[Listed records Boundary: Start]

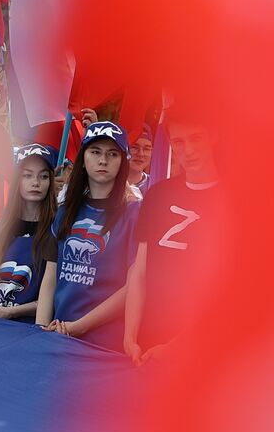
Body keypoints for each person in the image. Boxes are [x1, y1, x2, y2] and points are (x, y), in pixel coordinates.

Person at [123, 106, 222, 365]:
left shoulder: (236, 202)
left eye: (196, 139)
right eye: (178, 142)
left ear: (214, 136)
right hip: (145, 350)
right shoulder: (157, 195)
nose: (187, 150)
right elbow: (140, 271)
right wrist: (129, 337)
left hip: (203, 355)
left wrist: (180, 345)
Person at [36, 121, 139, 351]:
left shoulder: (135, 214)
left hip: (104, 345)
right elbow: (50, 279)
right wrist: (39, 330)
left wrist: (79, 326)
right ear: (83, 159)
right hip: (58, 336)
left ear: (123, 161)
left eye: (112, 154)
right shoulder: (64, 212)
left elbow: (133, 288)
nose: (103, 160)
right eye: (95, 152)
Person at [0, 143, 58, 320]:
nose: (35, 183)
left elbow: (52, 294)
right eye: (27, 175)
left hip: (28, 331)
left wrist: (12, 311)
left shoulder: (56, 231)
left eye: (43, 176)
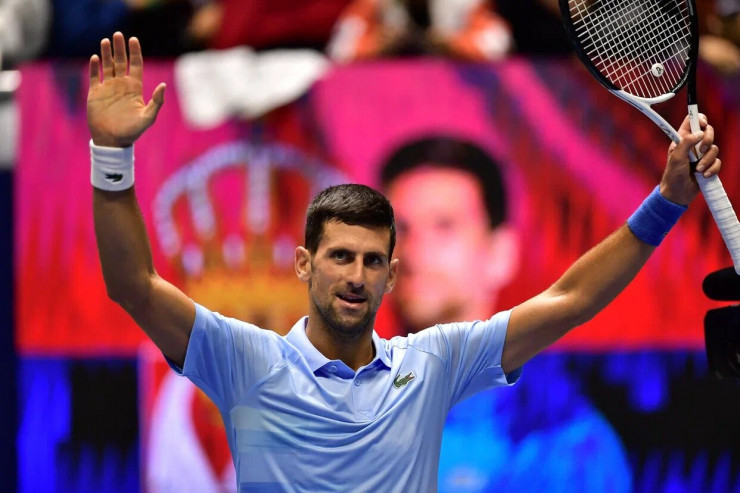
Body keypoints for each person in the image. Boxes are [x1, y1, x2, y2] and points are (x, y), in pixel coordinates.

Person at [88, 32, 721, 491]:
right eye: (339, 256)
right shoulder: (247, 361)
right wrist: (111, 157)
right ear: (304, 264)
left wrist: (667, 200)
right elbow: (133, 285)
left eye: (372, 261)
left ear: (392, 275)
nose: (354, 275)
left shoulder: (434, 365)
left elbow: (571, 299)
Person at [379, 136, 632, 491]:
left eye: (444, 225)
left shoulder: (561, 442)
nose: (413, 250)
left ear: (500, 254)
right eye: (399, 229)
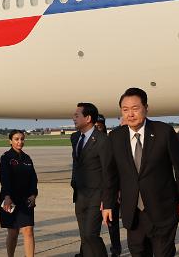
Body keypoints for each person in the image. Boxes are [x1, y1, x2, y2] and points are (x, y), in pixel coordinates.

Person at [103, 88, 179, 257]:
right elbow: (110, 174)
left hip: (163, 209)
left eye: (135, 108)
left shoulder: (163, 132)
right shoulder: (115, 137)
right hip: (133, 211)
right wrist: (108, 204)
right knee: (138, 252)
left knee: (162, 253)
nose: (130, 114)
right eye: (125, 109)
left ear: (146, 108)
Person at [71, 104, 113, 257]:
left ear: (88, 118)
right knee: (84, 238)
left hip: (97, 196)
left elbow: (109, 172)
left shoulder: (102, 140)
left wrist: (107, 200)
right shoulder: (75, 138)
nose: (73, 118)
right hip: (80, 195)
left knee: (90, 235)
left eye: (77, 115)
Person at [0, 129, 38, 257]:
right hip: (10, 199)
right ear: (10, 141)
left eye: (22, 139)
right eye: (16, 139)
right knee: (13, 232)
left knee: (28, 230)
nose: (20, 142)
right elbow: (4, 178)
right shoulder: (6, 158)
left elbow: (33, 178)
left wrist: (33, 194)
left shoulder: (27, 158)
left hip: (26, 199)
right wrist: (7, 196)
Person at [94, 114, 122, 257]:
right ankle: (85, 251)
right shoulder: (89, 141)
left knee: (112, 224)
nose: (98, 128)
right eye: (96, 126)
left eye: (100, 125)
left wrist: (117, 191)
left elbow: (116, 168)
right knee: (91, 226)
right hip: (94, 190)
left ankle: (116, 250)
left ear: (104, 126)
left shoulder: (111, 141)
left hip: (110, 189)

[Listed records Boundary: End]

| Work instruction |
In the data above, find the line containing "nose: (103, 160)" and the line containing "right eye: (399, 229)". Copy exactly the stretch from the first through the second, both included, leaving out any picture.

| Task answer |
nose: (103, 160)
right eye: (95, 152)
Person at [0, 143, 58, 320]:
nose: (35, 183)
left elbow: (52, 294)
right eye: (27, 175)
left hip: (28, 331)
left wrist: (12, 311)
left shoulder: (56, 231)
left eye: (43, 176)
Body keypoints for each person in the image. Boxes are [x1, y1, x2, y2] and points are (x, y), in pixel coordinates.

Person at [88, 32, 721, 491]:
right eye: (339, 256)
right shoulder: (247, 361)
right wrist: (111, 157)
right ear: (304, 264)
left wrist: (667, 200)
right elbow: (133, 285)
left eye: (372, 261)
left ear: (392, 275)
nose: (354, 275)
left shoulder: (434, 365)
left elbow: (571, 299)
Person at [379, 136, 632, 491]:
left eye: (444, 225)
left shoulder: (561, 442)
nose: (413, 250)
left ear: (500, 254)
right eye: (399, 229)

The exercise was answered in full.